--- Begin EXTRACTED DATA ---

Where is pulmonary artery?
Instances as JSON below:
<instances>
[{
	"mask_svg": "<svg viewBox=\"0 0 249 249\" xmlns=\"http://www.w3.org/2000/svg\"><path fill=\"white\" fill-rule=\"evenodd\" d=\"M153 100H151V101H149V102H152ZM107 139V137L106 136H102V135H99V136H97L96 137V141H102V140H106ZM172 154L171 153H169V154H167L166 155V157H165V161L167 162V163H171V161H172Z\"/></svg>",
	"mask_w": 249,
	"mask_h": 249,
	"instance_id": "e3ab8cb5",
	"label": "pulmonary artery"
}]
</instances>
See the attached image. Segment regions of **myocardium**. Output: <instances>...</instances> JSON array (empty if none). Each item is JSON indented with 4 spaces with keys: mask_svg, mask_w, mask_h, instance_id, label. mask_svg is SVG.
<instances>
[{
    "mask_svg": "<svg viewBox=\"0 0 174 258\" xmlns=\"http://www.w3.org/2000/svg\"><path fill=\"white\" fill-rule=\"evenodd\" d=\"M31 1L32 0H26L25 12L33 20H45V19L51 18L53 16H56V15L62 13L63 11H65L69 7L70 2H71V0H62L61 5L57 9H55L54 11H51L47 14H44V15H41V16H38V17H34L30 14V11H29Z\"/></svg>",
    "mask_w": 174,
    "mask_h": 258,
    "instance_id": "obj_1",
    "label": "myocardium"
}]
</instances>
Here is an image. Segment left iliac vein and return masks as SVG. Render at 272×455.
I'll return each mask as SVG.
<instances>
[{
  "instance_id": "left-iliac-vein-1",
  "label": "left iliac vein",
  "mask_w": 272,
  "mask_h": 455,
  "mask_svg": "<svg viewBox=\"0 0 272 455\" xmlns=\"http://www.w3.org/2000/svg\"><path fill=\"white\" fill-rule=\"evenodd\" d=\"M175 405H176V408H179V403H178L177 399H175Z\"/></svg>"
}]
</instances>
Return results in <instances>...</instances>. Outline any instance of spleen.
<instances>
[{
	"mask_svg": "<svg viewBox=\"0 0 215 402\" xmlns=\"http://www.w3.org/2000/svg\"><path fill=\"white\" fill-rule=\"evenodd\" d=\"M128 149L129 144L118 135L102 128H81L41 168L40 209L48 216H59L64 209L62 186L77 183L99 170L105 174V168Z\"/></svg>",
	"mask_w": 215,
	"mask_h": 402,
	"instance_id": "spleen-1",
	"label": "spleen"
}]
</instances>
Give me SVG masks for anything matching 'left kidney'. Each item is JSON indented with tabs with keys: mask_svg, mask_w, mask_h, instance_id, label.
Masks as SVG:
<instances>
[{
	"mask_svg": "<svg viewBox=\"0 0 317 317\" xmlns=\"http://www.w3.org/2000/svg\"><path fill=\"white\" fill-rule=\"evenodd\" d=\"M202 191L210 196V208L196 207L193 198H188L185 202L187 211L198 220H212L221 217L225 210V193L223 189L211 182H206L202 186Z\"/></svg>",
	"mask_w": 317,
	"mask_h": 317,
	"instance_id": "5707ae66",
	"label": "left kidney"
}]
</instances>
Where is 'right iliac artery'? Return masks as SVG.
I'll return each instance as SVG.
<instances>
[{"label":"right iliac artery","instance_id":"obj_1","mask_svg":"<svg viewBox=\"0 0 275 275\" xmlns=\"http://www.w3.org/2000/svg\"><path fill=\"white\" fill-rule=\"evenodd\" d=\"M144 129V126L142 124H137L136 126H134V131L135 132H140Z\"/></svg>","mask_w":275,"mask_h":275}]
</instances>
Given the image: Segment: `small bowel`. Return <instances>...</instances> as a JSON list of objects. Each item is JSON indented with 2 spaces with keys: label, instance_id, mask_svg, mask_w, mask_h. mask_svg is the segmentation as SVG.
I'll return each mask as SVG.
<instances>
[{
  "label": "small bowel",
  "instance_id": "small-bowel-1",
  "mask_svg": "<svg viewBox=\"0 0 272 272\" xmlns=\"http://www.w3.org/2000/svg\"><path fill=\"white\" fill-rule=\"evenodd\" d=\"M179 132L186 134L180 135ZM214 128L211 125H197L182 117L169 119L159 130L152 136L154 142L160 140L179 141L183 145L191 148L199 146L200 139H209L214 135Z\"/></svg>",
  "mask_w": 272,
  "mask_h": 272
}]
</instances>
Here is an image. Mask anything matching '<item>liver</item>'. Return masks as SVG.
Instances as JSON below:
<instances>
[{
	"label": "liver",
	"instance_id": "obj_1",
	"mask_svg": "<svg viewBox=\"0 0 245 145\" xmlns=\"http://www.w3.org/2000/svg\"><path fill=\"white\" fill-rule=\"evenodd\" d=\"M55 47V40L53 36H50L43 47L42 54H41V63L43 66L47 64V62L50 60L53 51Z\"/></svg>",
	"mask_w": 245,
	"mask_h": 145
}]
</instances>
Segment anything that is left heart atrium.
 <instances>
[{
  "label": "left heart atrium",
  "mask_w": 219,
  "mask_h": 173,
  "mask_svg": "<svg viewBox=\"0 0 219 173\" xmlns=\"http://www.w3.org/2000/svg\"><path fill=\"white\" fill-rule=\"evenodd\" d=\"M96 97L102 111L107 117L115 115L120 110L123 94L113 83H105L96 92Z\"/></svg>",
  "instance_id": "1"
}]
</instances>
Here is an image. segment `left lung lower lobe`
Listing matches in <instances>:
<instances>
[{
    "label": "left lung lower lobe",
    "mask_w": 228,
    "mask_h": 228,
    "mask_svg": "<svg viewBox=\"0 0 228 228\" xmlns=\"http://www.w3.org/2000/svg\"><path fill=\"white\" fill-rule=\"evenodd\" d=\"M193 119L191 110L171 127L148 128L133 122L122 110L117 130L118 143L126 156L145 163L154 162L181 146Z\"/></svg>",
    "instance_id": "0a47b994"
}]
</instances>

--- End EXTRACTED DATA ---

- YOUR INSTRUCTIONS -
Please reproduce every one of the entries above, line for line and character for character, without changing anything.

- TASK ANSWER -
Where is pulmonary artery?
Instances as JSON below:
<instances>
[{
	"mask_svg": "<svg viewBox=\"0 0 249 249\" xmlns=\"http://www.w3.org/2000/svg\"><path fill=\"white\" fill-rule=\"evenodd\" d=\"M153 100H151V101H149V102H152ZM107 139V137L106 136H102V135H99V136H97L96 137V141H102V140H106ZM172 154L171 153H169V154H167L166 155V157H165V161L167 162V163H171V161H172Z\"/></svg>",
	"mask_w": 249,
	"mask_h": 249,
	"instance_id": "e3ab8cb5",
	"label": "pulmonary artery"
}]
</instances>
See the attached image. Segment regions of **myocardium**. Output: <instances>...</instances> JSON array (empty if none). Each item is JSON indented with 4 spaces with keys: mask_svg, mask_w, mask_h, instance_id, label. mask_svg is SVG.
<instances>
[{
    "mask_svg": "<svg viewBox=\"0 0 174 258\" xmlns=\"http://www.w3.org/2000/svg\"><path fill=\"white\" fill-rule=\"evenodd\" d=\"M31 1L32 0H26L25 12L33 20H45V19L51 18L53 16H56V15L62 13L63 11H65L69 7L70 2H71V0H62L61 5L57 9H55L54 11H51L47 14H44V15H41V16H38V17H34L30 14V11H29Z\"/></svg>",
    "mask_w": 174,
    "mask_h": 258,
    "instance_id": "obj_1",
    "label": "myocardium"
}]
</instances>
Here is an image. Segment left iliac vein and return masks as SVG. Render at 272×455.
I'll return each mask as SVG.
<instances>
[{
  "instance_id": "left-iliac-vein-1",
  "label": "left iliac vein",
  "mask_w": 272,
  "mask_h": 455,
  "mask_svg": "<svg viewBox=\"0 0 272 455\" xmlns=\"http://www.w3.org/2000/svg\"><path fill=\"white\" fill-rule=\"evenodd\" d=\"M175 405H176V408H179V403H178L177 399H175Z\"/></svg>"
}]
</instances>
Return results in <instances>...</instances>. Outline any instance of spleen.
<instances>
[{
	"mask_svg": "<svg viewBox=\"0 0 215 402\" xmlns=\"http://www.w3.org/2000/svg\"><path fill=\"white\" fill-rule=\"evenodd\" d=\"M128 149L129 144L118 135L102 128H81L41 168L40 209L48 216H59L64 209L62 186L77 183L99 170L105 174V168Z\"/></svg>",
	"mask_w": 215,
	"mask_h": 402,
	"instance_id": "spleen-1",
	"label": "spleen"
}]
</instances>
Give me SVG masks for anything matching 'left kidney'. Each item is JSON indented with tabs with keys: mask_svg, mask_w, mask_h, instance_id, label.
Masks as SVG:
<instances>
[{
	"mask_svg": "<svg viewBox=\"0 0 317 317\" xmlns=\"http://www.w3.org/2000/svg\"><path fill=\"white\" fill-rule=\"evenodd\" d=\"M202 191L210 196V208L196 207L193 198H188L185 202L187 211L198 220H212L221 217L225 210V193L223 189L211 182H206L202 186Z\"/></svg>",
	"mask_w": 317,
	"mask_h": 317,
	"instance_id": "5707ae66",
	"label": "left kidney"
}]
</instances>
Where is 'right iliac artery'? Return masks as SVG.
I'll return each instance as SVG.
<instances>
[{"label":"right iliac artery","instance_id":"obj_1","mask_svg":"<svg viewBox=\"0 0 275 275\" xmlns=\"http://www.w3.org/2000/svg\"><path fill=\"white\" fill-rule=\"evenodd\" d=\"M144 129V126L142 124H137L136 126H134V131L135 132H140Z\"/></svg>","mask_w":275,"mask_h":275}]
</instances>
Given the image: Segment: `small bowel`. Return <instances>...</instances> as a JSON list of objects. Each item is JSON indented with 2 spaces with keys: label, instance_id, mask_svg, mask_w, mask_h. mask_svg is the segmentation as SVG.
I'll return each mask as SVG.
<instances>
[{
  "label": "small bowel",
  "instance_id": "small-bowel-1",
  "mask_svg": "<svg viewBox=\"0 0 272 272\" xmlns=\"http://www.w3.org/2000/svg\"><path fill=\"white\" fill-rule=\"evenodd\" d=\"M179 132L186 134L180 135ZM214 128L211 125H197L182 117L169 119L159 130L152 136L154 142L160 140L179 141L183 145L191 148L199 146L200 139H209L214 135Z\"/></svg>",
  "mask_w": 272,
  "mask_h": 272
}]
</instances>
Here is an image. Mask anything matching '<item>liver</item>'. Return masks as SVG.
Instances as JSON below:
<instances>
[{
	"label": "liver",
	"instance_id": "obj_1",
	"mask_svg": "<svg viewBox=\"0 0 245 145\" xmlns=\"http://www.w3.org/2000/svg\"><path fill=\"white\" fill-rule=\"evenodd\" d=\"M55 47V40L53 36H50L43 47L42 54H41V63L43 66L47 64V62L50 60L53 51Z\"/></svg>",
	"mask_w": 245,
	"mask_h": 145
}]
</instances>
Segment anything that is left heart atrium.
 <instances>
[{
  "label": "left heart atrium",
  "mask_w": 219,
  "mask_h": 173,
  "mask_svg": "<svg viewBox=\"0 0 219 173\" xmlns=\"http://www.w3.org/2000/svg\"><path fill=\"white\" fill-rule=\"evenodd\" d=\"M96 97L102 111L107 117L115 115L120 110L123 94L113 83H105L96 92Z\"/></svg>",
  "instance_id": "1"
}]
</instances>
Here is an image. segment `left lung lower lobe`
Listing matches in <instances>:
<instances>
[{
    "label": "left lung lower lobe",
    "mask_w": 228,
    "mask_h": 228,
    "mask_svg": "<svg viewBox=\"0 0 228 228\" xmlns=\"http://www.w3.org/2000/svg\"><path fill=\"white\" fill-rule=\"evenodd\" d=\"M193 119L191 110L171 127L148 128L133 122L122 110L117 130L118 143L126 156L145 163L154 162L181 146Z\"/></svg>",
    "instance_id": "0a47b994"
}]
</instances>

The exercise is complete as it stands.